The intervention period for both groups was three months. The neck-specific group received continuous cognitive behavioral therapy while the tailored exercise group received it on the evaluation only. The neck-specific exercise group received a phased program that initially focused on isolated low-load sensorimotor exercises, progressing to endurance exercises as pain and exercise tolerance improved. The exercises were supervised by a PT and completed three times per week. The dosage was progressed individually within a standardized protocol.


The exercise program can be found here.


While the program is progressive and multiplanar, flexion, extension, and side bending are restricted to isometrics. The neck needs to be strengthened in all ranges of motion. Strength is specific to the range trained and hypertrophy is greater when training through a full range of motion or at least in the lengthened position of the muscle. The individual physical activity received a written exercise program that was intended to reduce pain and improve overall health. It included a tailored aerobic and/or resistance training program plus the general prescription of at least 30 minutes of physical activity at moderate intensity three times per week.


Both interventions were equally effective at reducing pain and dizziness.
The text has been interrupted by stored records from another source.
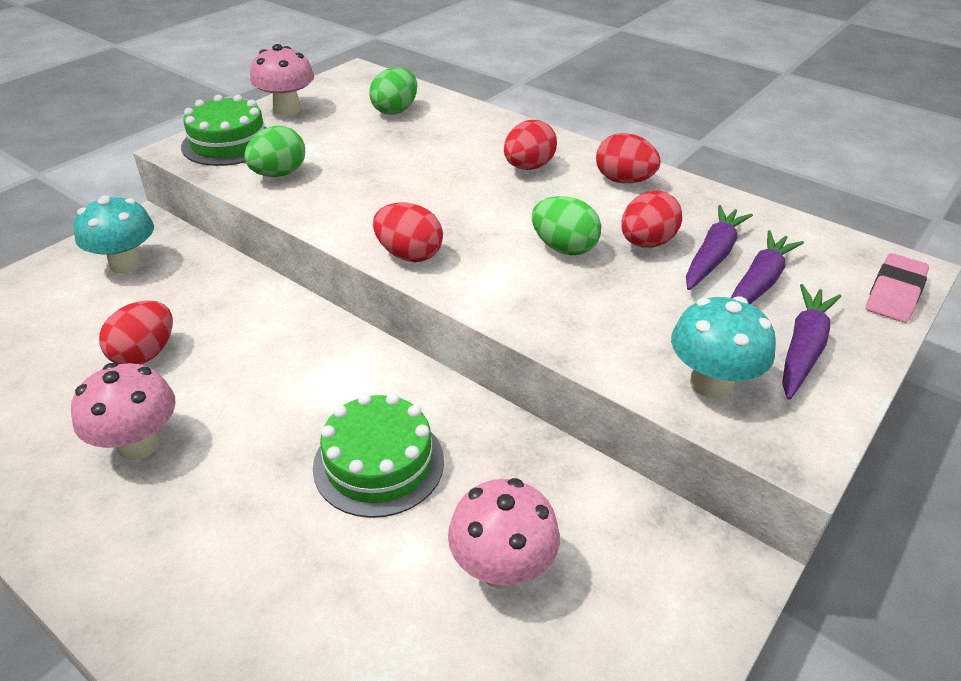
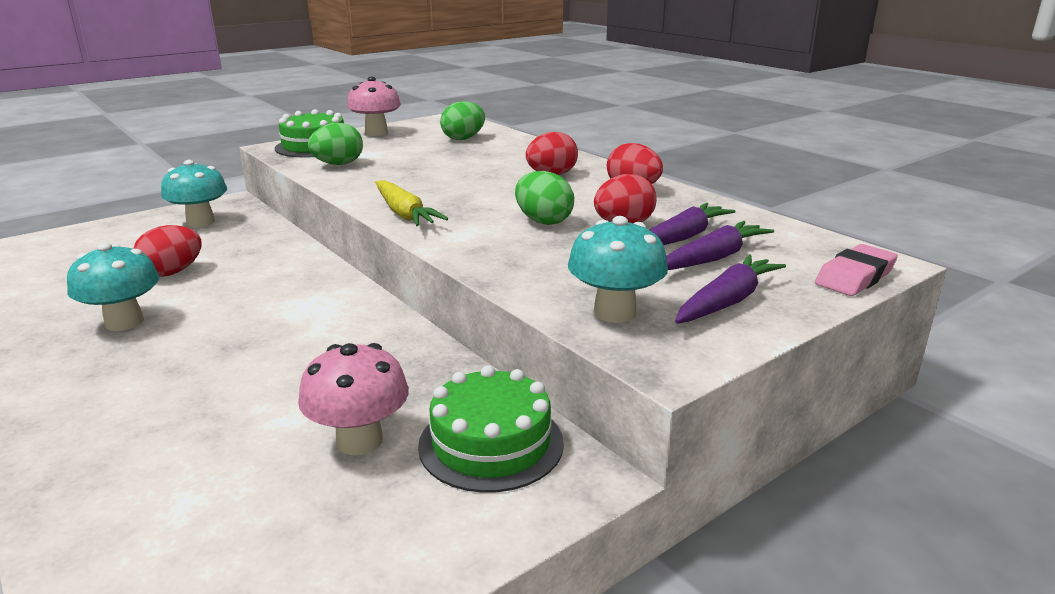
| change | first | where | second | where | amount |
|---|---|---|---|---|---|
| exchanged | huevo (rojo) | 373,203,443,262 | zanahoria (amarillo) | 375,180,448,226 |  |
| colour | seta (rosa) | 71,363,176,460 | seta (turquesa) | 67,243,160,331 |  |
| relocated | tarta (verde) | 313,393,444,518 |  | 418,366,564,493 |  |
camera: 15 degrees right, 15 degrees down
There were no significant differences between groups at any follow-up. Both interventions significantly improved headache pain at the 12-month follow-up (25 and 20-point reductions). Dizziness improved for both groups at 3 months (8 and 11 points) but only tailored physical activity led to significant 6-month changes (8 points). As many other studies have shown, when you limit the outcomes to symptoms, you will find little to no difference between interventions. Belief effects and time are powerful treatments for pain. Any form of exercise can improve resilience and facilitate progress. If you want to change strength, power, endurance, and muscle mass, the intensity and dosage need to be specific to the goals.